◆ WHAT THIS TASK INVOLVES
Please extend the passage about the Shark Trust art auction, picking up right after its final sentence.

People can now bid on 27 of the artworks by visiting this website:
https://superstars-auctions.com/sharktrustauction
It is a chance to own a beautiful piece of original art and to support the Shark Trust. The timing of the auction also means that these would make a very special Christmas gift for any shark-lover.
The diversity of pieces mirrors that of the sharks and rays they represent. You can bid on paintings, digital creations, sculptures, mixed media and more. You can pick your favourite artist or species of shark. Or you can select the perfect artwork to make a statement in your home or office. Whichever you choose, you will be supporting the work to protect these amazing animals.
One of the pieces of art has been selected to be auctioned live by Steve Backshall at the For the Love of Sharks event at the Royal Geographical Society in London on the 29th November. In addition to this, two further pieces will be raffled at this event, giving people a chance to win an incredible piece of shark art. For the Love of Sharks is the Shark Trust’s flagship evening. A night to celebrate sharks. Steve Backshall is the headline speaker at this event that will see other prominent shark advocates join him on stage.

◆ RECORDED INFORMATION

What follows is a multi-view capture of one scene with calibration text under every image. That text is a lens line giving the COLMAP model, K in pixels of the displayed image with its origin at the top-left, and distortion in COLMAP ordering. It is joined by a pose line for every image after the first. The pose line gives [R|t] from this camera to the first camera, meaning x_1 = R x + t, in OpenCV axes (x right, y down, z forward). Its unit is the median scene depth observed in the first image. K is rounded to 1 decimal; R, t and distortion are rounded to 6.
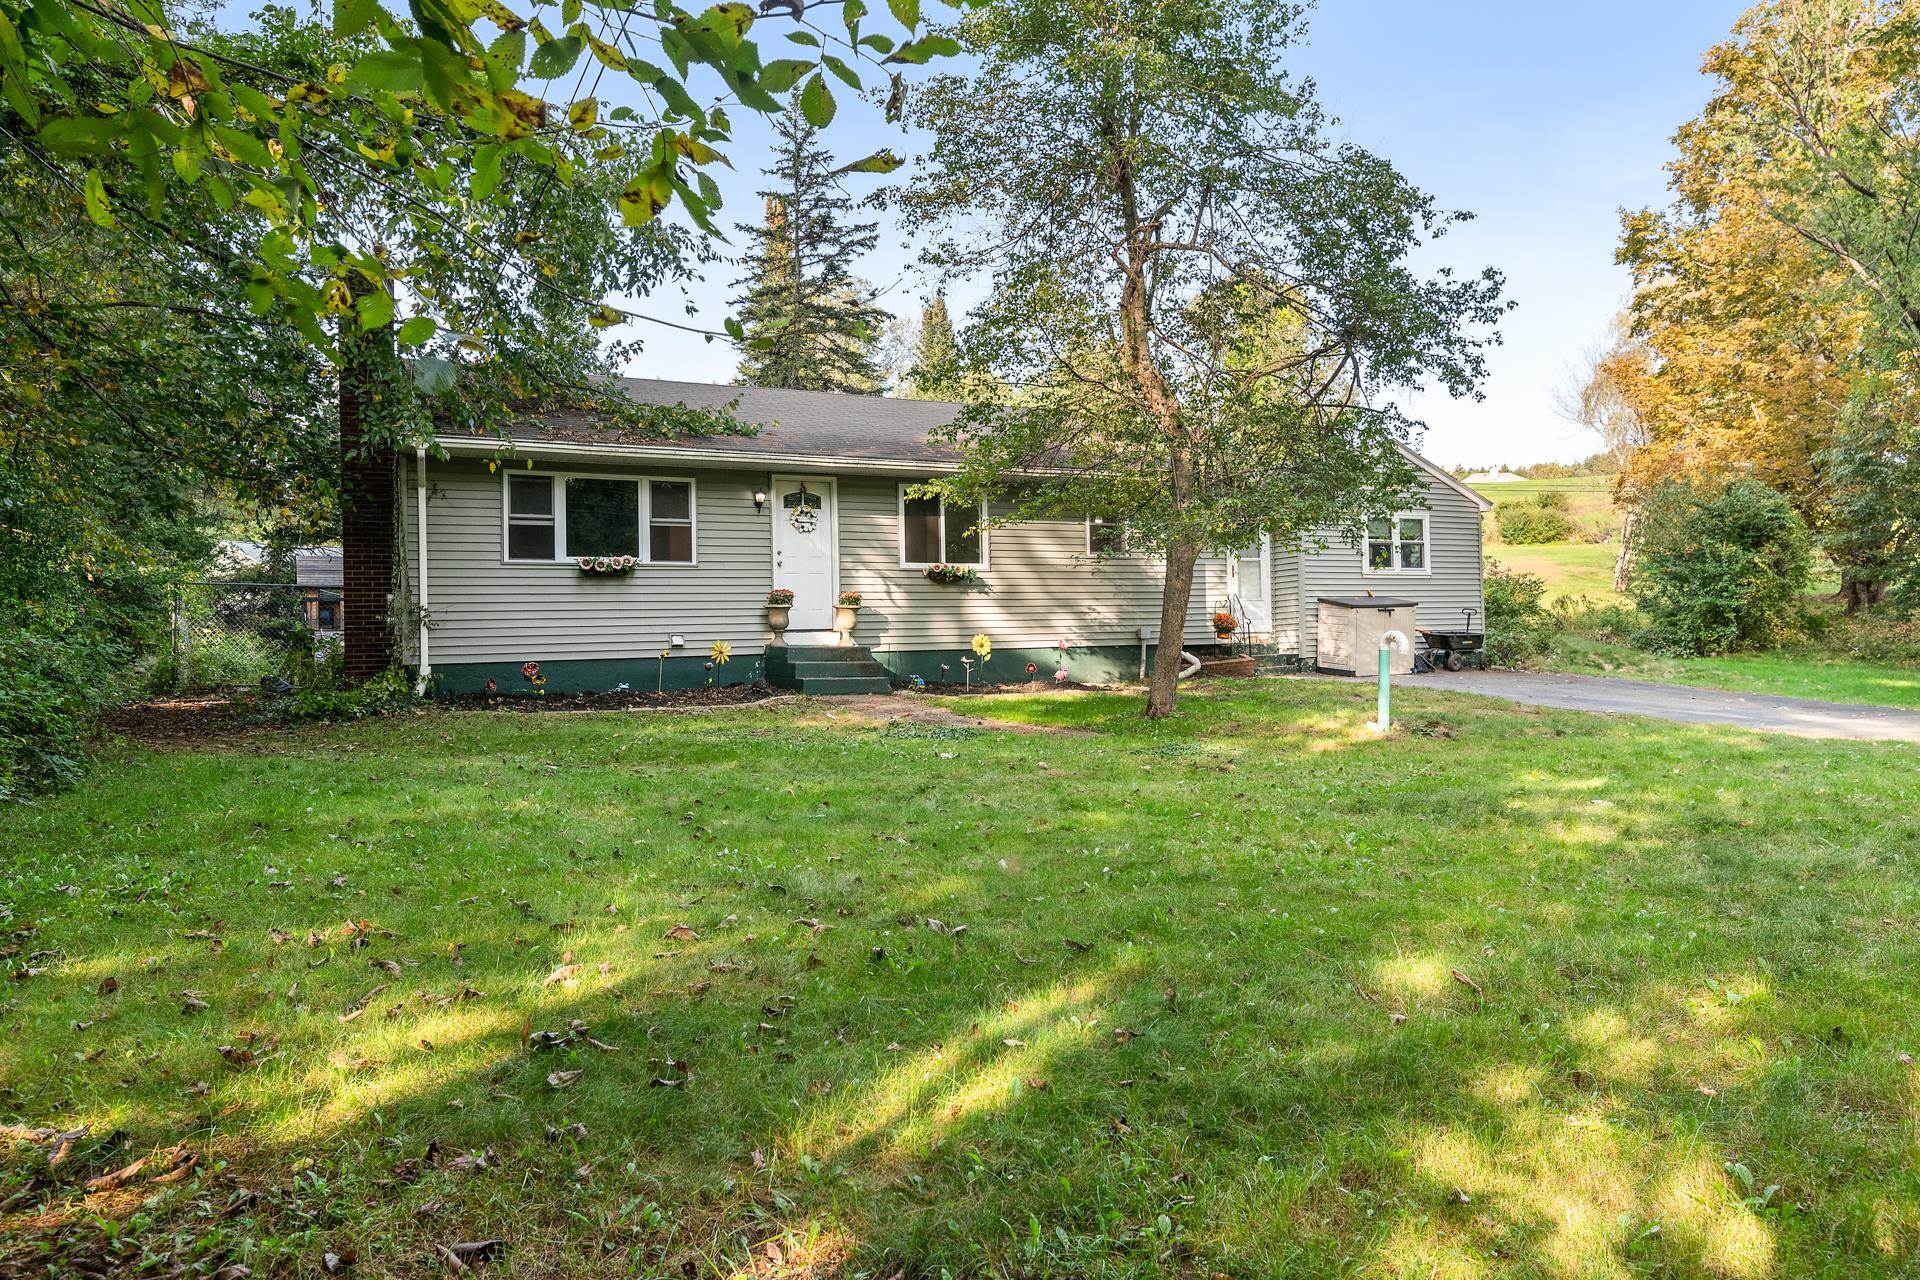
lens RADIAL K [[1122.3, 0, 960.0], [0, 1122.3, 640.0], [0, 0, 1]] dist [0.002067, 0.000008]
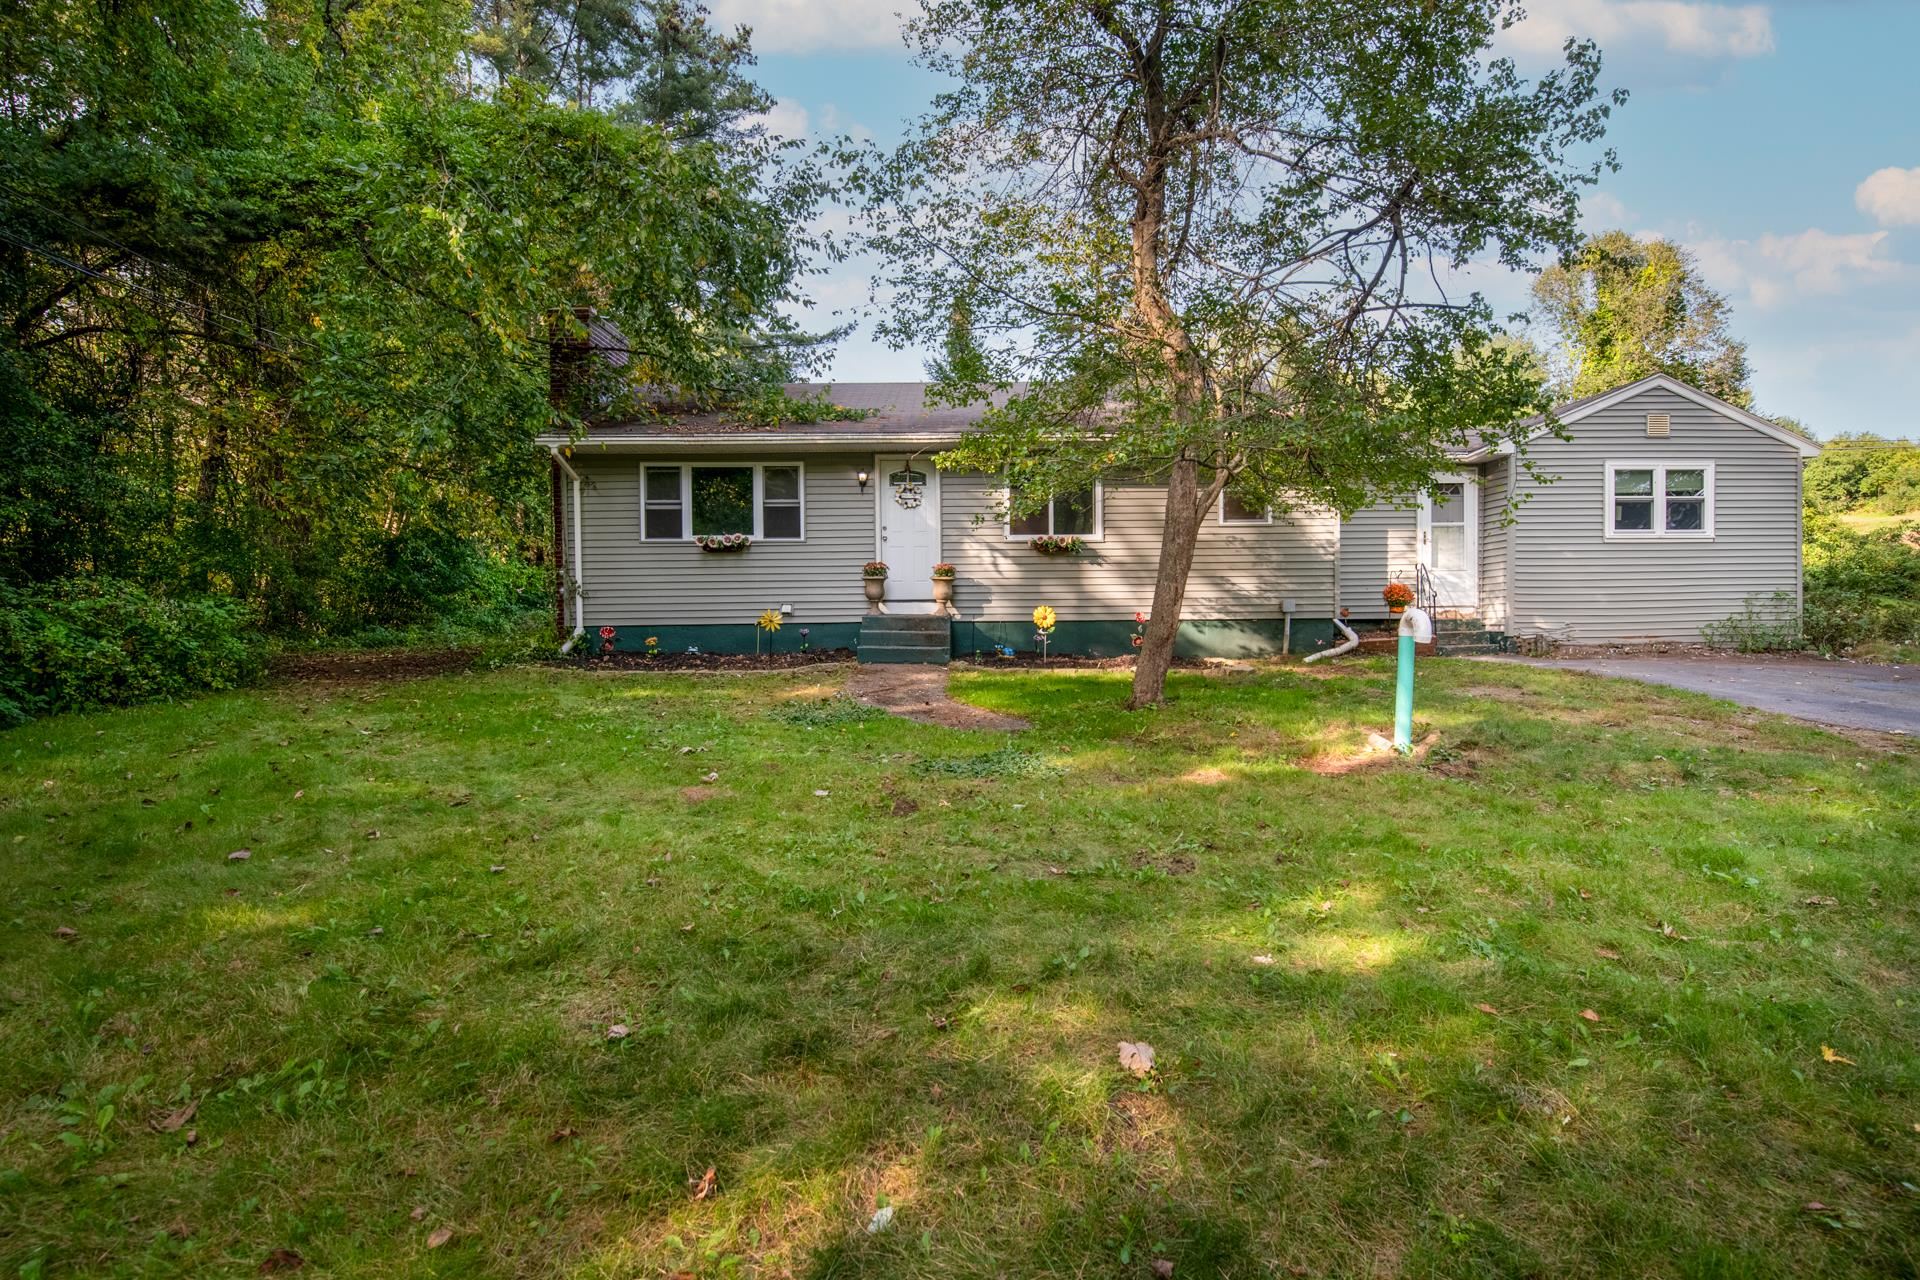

◆ SOLVED EXERCISE
Tickets for the event can be snapped up here:
https://thesharktrust.org.uk/Event/flos24
Those that would like to see the Oceanic 31 exhibition have one final chance. It is being displayed at the Pavilion at the Royal Geographic Society from 26th November until the 7th December. Entry is free.
Find out more here:
https://www.rgs.org/events/upcoming-events/oceanic-31
Paul Cox, Shark Trust CEO, Said “This exhibition has given us the opportunity to reach out to a new audience. And inspire more people with the wonderful sharks and rays on which our Big Shark Pledge campaign is based. We are immensely grateful to the 31 artists who have worked so hard to create these works.”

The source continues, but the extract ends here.